O pai e madrasta foram detidos ainda durante esta manhã para averiguações. Ambos estão indiciados pelos crimes de homicídio e ocultação de cadáver.


A Polícia Judiciária acredita que a morte da menina terá acontecido na habitação do pai, durante o dia de quarta-feira. As causas do homicídio ainda estão a ser apuradas.


Não há palavras para descrever o horror e a monstruosidade perante um crime destes. Esperemos que se apurem os factos, esperando que as autoridades forenses, policiais e judiciais possam fazer o seu trabalho e construir um processo sem incidentes nem falhas e finalmente se faça justiça. Porque um caso destes tem que ter um desfecho exemplar.

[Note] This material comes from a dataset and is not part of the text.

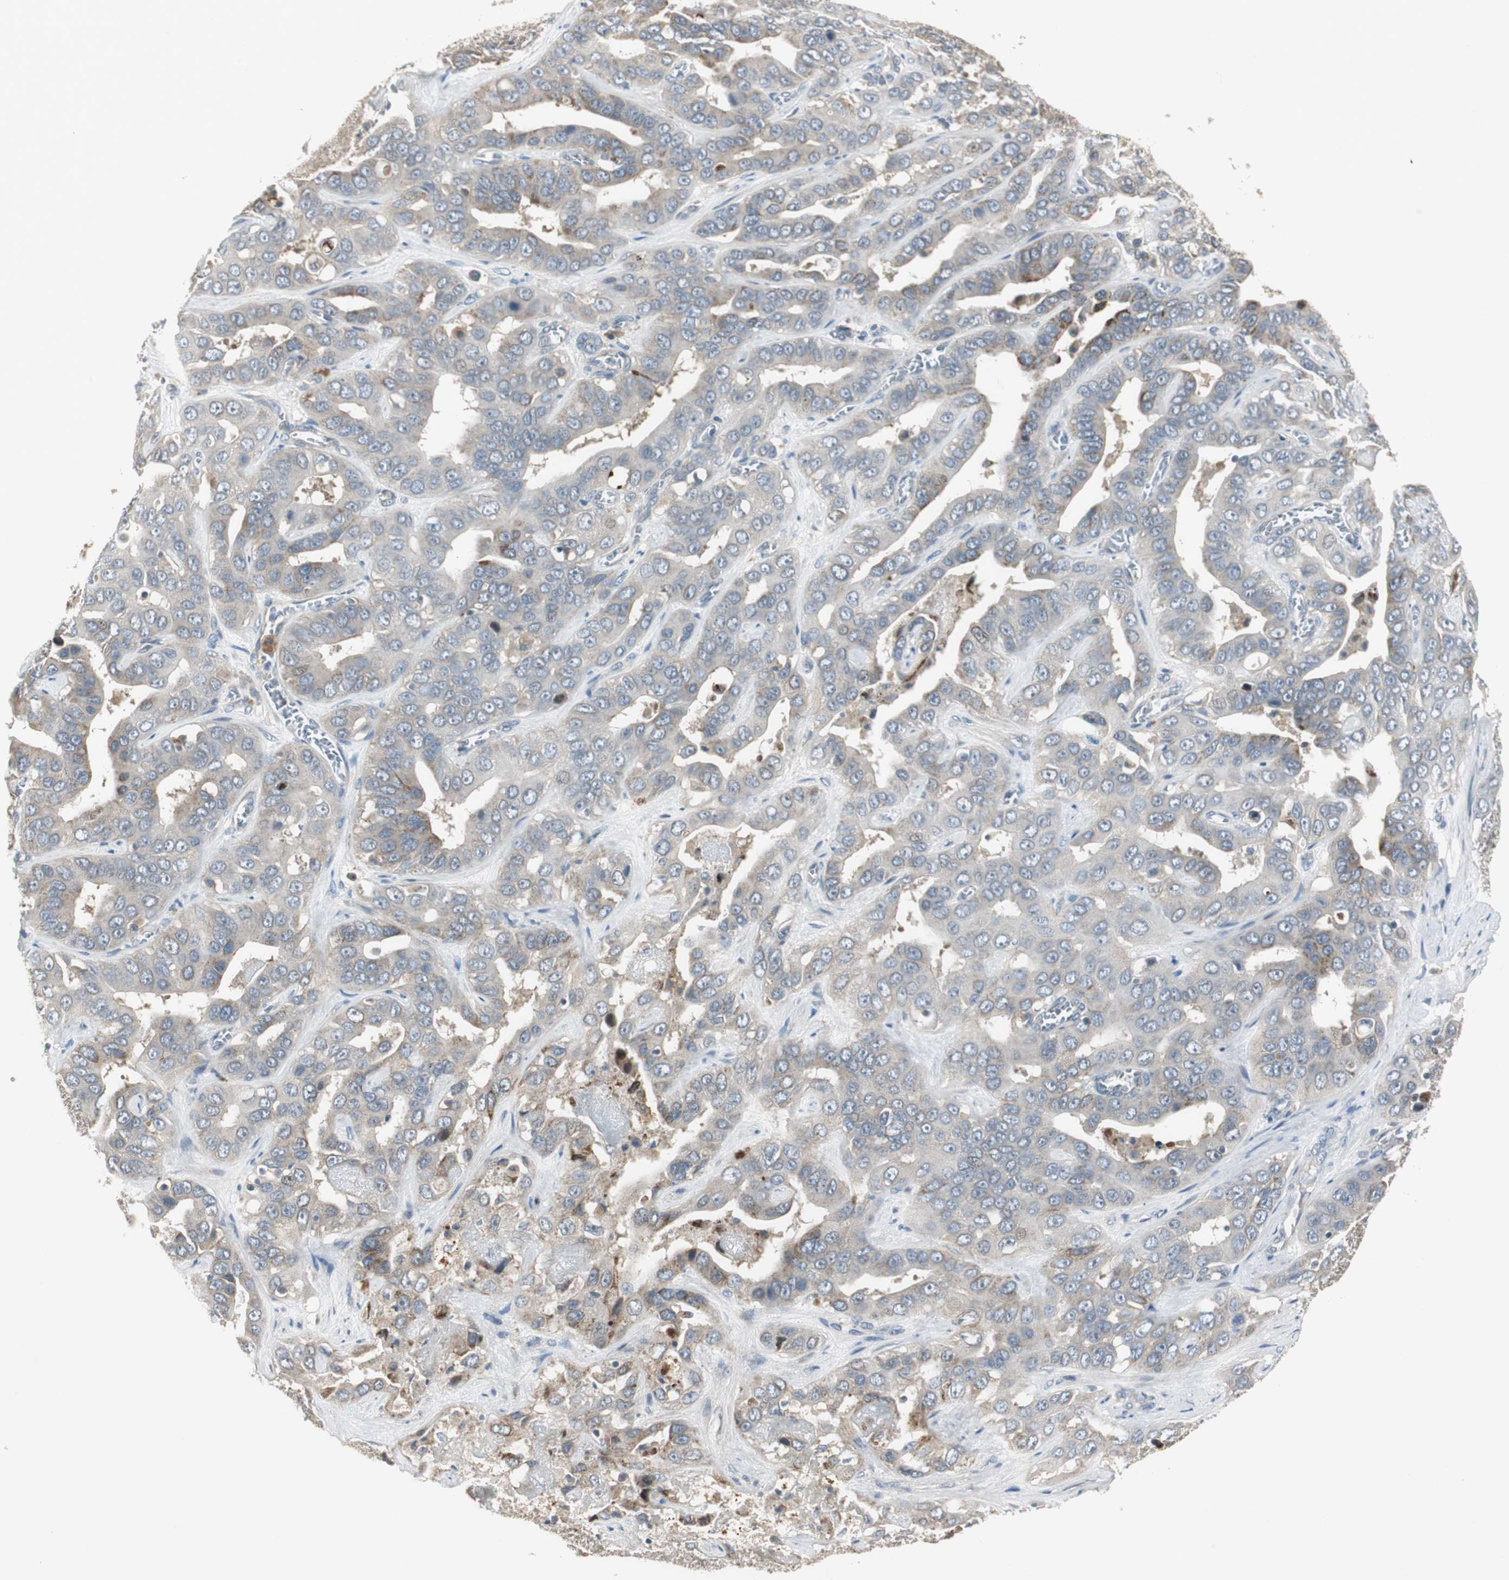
{"staining": {"intensity": "weak", "quantity": ">75%", "location": "cytoplasmic/membranous"}, "tissue": "liver cancer", "cell_type": "Tumor cells", "image_type": "cancer", "snomed": [{"axis": "morphology", "description": "Cholangiocarcinoma"}, {"axis": "topography", "description": "Liver"}], "caption": "About >75% of tumor cells in liver cancer display weak cytoplasmic/membranous protein positivity as visualized by brown immunohistochemical staining.", "gene": "MYT1", "patient": {"sex": "female", "age": 52}}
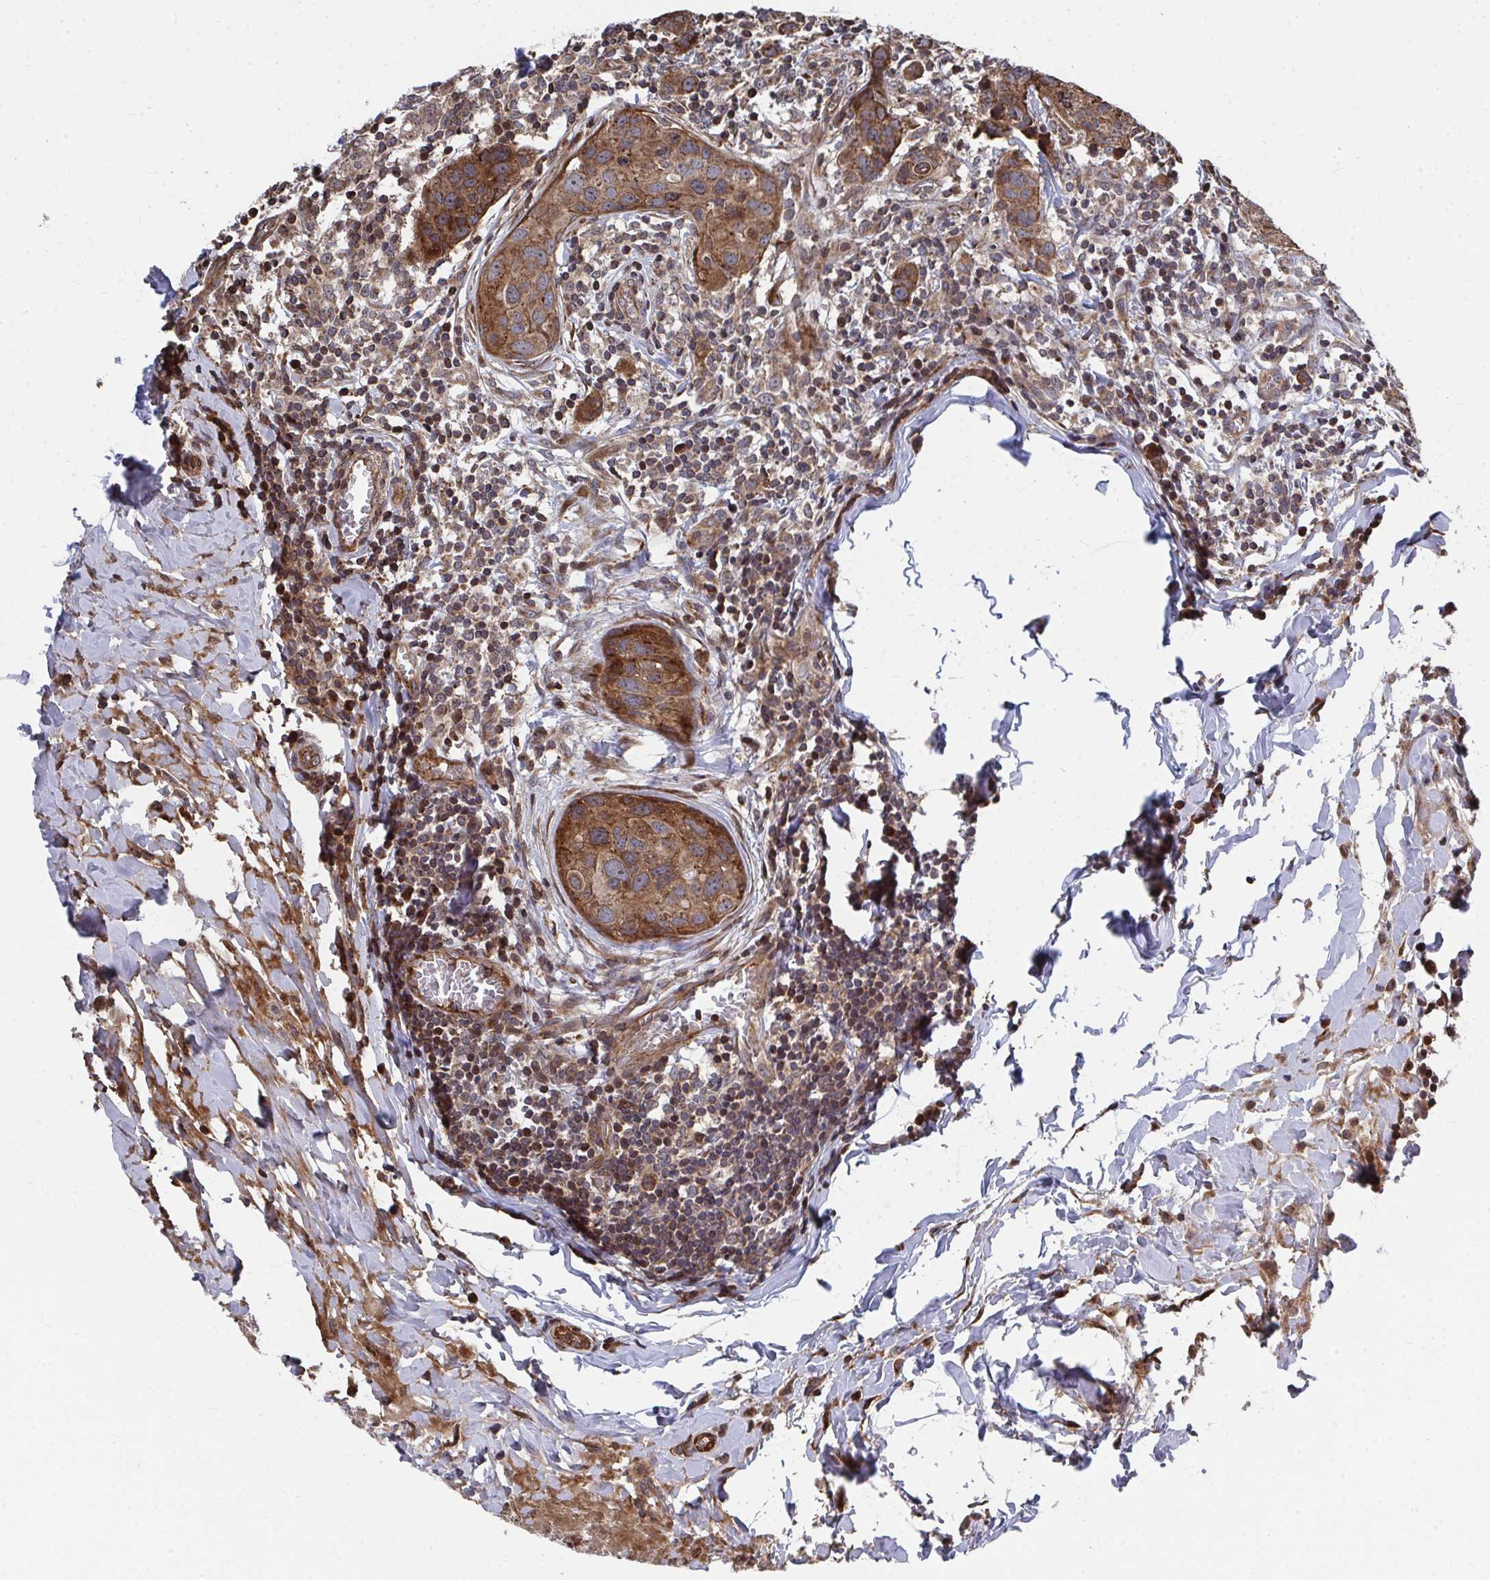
{"staining": {"intensity": "moderate", "quantity": ">75%", "location": "cytoplasmic/membranous"}, "tissue": "breast cancer", "cell_type": "Tumor cells", "image_type": "cancer", "snomed": [{"axis": "morphology", "description": "Duct carcinoma"}, {"axis": "topography", "description": "Breast"}], "caption": "Breast cancer was stained to show a protein in brown. There is medium levels of moderate cytoplasmic/membranous staining in approximately >75% of tumor cells. The staining was performed using DAB to visualize the protein expression in brown, while the nuclei were stained in blue with hematoxylin (Magnification: 20x).", "gene": "FAM89A", "patient": {"sex": "female", "age": 24}}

A tragédia que levou à morte da pequena Valentina às mãos do pai e da madrasta, deveria levar-nos a meditar sobre as circunstâncias em que é decidida a guarda partilhada de crianças.

 

Não é defensável o direito de as mães ficarem sempre com a guarda da criança, como também não é correta a imposição de partilha parental, sem atender à vontade dos menores. Muitos pais optam por essa via para evitar a pensão de alimentos.

 

Ora, se uma criança entra em negação e não quer estar junto de um dos progenitores,  não só é cruel obriga-la a estar num ambiente que lhe é hostil, como pode, em última instância, conduzir a situações como esta.

 

A pequena Valentina alegadamente não gostava de estar em casa do pai, já tinha fugido uma vez e pedia insistentemente para voltar para a mãe. Mas ninguém lhe deu ouvidos. O mais provável é terem achado que o pai tinha tanto direito à filha como a mãe. Deste modo, corre-se sempre o risco, como no caso patente, de haver um pai que, num ato de loucura, se enfureça ao ponto de estrangular a própria filha. 

 

Já que nada poderá trazer a menina de volta, pelo menos é importante tentar evitar este sofrimento a outras tantas Valentinas apanhadas inocentemente no meio de psicopatas, pessoas disfuncionais que no âmbito do seu mais profundo egoísmo não hesitam em matar os próprios filhos para resolver os seus problemas comezinhos.

 

Qualquer um pode gerar uma criança. Mas muitos não possuem, manifestamente condições emocionais e mentais para assumir essa responsabilidade.